OS grid reference:- SE 705 900
The charming small village of Hutton-le-Hole is situated in the Ryedale district of the North York Moors National Park and lies about seven miles to the north-west of Pickering.
The delightful village is one of the most popular beauty spots in the North York Moors. Hutton Beck meanders through the centre of the village, with foot bridges spanning the stream. Moorland sheep are allowed to roam freely on the long and winding village green, which belongs to the Manor of Spaunton, one of the few remaining Courts Leet in the country.
The first written record of the viillage occurs in the Domesday Book of 1086, where it receives a mention as 'Hoton' and consisted of eight caracutes of land. The name changed over the medieval period, from Hedge-Hoton to Hoton under Heg and then to Hewton. By the seventeenth century it was recorded as Hutton in the Hole. The present name of Hutton-le-Hole only seems to have appeared in the nineteenth century.
Several theories have been put forward as to what the suffix 'le-hole' actually refers to, but the most likely is that 'Hole' refers to burial mounds. Several ancient burial mounds stand on nearby Barmoor, so it seems likely that the name means Hutton near the burial mounds.
A large public car park is available at the top of the village and there are several gift shops, a sweet shop, a tea room and two pubs the Red Lion and the Crown Inn. The Red Lion pub is one of the most isolated and popular inns in the region, while The Crown is a traditional country pub serving food and real ales. The village is reached from the south by turning right from the Pickering to Helmsley road, just before Kirkbymoorside, at Beck Mills.
The Ryedale Folk Museum
Ryedale Folk Museum at Hutton-le-Hole, Yorkshire's leading open air museum, is set in 5 acres and boasts over 20 historic buildings depicting the lives of ordinary folk from earliest times to the present day.
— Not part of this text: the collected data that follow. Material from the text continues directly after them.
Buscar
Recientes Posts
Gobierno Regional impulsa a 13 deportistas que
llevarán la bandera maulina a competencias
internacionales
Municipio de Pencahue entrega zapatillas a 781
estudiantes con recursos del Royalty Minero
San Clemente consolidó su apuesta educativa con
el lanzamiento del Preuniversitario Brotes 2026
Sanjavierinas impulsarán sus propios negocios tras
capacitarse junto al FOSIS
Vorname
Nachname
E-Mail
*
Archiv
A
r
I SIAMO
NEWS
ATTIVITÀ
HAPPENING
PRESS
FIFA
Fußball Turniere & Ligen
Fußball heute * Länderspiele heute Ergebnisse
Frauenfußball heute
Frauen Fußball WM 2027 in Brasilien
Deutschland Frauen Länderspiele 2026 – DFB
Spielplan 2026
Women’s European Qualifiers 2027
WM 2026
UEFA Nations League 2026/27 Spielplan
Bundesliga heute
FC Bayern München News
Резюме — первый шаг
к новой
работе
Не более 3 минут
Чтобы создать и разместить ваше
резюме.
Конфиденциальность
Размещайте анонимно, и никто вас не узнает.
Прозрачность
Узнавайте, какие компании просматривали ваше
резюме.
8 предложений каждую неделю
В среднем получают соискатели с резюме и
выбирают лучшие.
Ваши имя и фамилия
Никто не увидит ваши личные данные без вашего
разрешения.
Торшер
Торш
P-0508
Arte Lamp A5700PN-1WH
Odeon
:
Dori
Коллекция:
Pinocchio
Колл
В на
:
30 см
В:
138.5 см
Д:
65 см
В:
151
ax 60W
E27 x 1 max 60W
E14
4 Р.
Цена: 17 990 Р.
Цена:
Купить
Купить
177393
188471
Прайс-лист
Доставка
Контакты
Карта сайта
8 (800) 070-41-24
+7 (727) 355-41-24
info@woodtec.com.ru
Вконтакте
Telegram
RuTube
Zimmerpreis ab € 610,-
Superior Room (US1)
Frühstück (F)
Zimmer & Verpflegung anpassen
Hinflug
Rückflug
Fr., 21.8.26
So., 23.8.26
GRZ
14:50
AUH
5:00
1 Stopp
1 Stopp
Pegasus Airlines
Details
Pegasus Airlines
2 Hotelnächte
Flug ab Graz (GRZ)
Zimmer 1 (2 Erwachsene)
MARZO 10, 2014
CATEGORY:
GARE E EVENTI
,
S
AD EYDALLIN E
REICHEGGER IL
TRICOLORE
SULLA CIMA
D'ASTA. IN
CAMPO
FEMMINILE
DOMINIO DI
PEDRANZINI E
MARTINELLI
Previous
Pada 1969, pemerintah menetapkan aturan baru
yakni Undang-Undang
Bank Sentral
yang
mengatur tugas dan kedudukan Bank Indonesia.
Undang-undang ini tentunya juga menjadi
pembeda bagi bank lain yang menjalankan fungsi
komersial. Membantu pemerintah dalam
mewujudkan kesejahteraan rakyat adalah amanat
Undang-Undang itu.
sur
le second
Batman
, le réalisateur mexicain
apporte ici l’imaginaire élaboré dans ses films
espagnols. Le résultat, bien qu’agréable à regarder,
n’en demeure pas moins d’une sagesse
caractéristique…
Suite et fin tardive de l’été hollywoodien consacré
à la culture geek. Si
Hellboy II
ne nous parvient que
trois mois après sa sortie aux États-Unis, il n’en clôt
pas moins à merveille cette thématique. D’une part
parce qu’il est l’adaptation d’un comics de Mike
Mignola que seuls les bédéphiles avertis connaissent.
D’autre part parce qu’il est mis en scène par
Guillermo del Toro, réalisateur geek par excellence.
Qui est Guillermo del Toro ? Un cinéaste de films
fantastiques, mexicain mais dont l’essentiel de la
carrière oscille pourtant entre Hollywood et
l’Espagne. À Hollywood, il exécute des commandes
There are rescued and reconstructed historic buildings including, shops, thatched cruck cottages, Elizabethan manor house, barns and workshops.
The museum records the daily life of North Yorkshire people from the Iron Age to 1953. You can see a full-scale replica of an Iron Age dwelling, cruck-built houses from medieval and Tudor times, a Victorian undertaker's and 1950s post-office.
There are the tiniest of Neolithic flints, the magnificent cruck timbers from the sixteenth century and the 1850's Merryweather fire engine.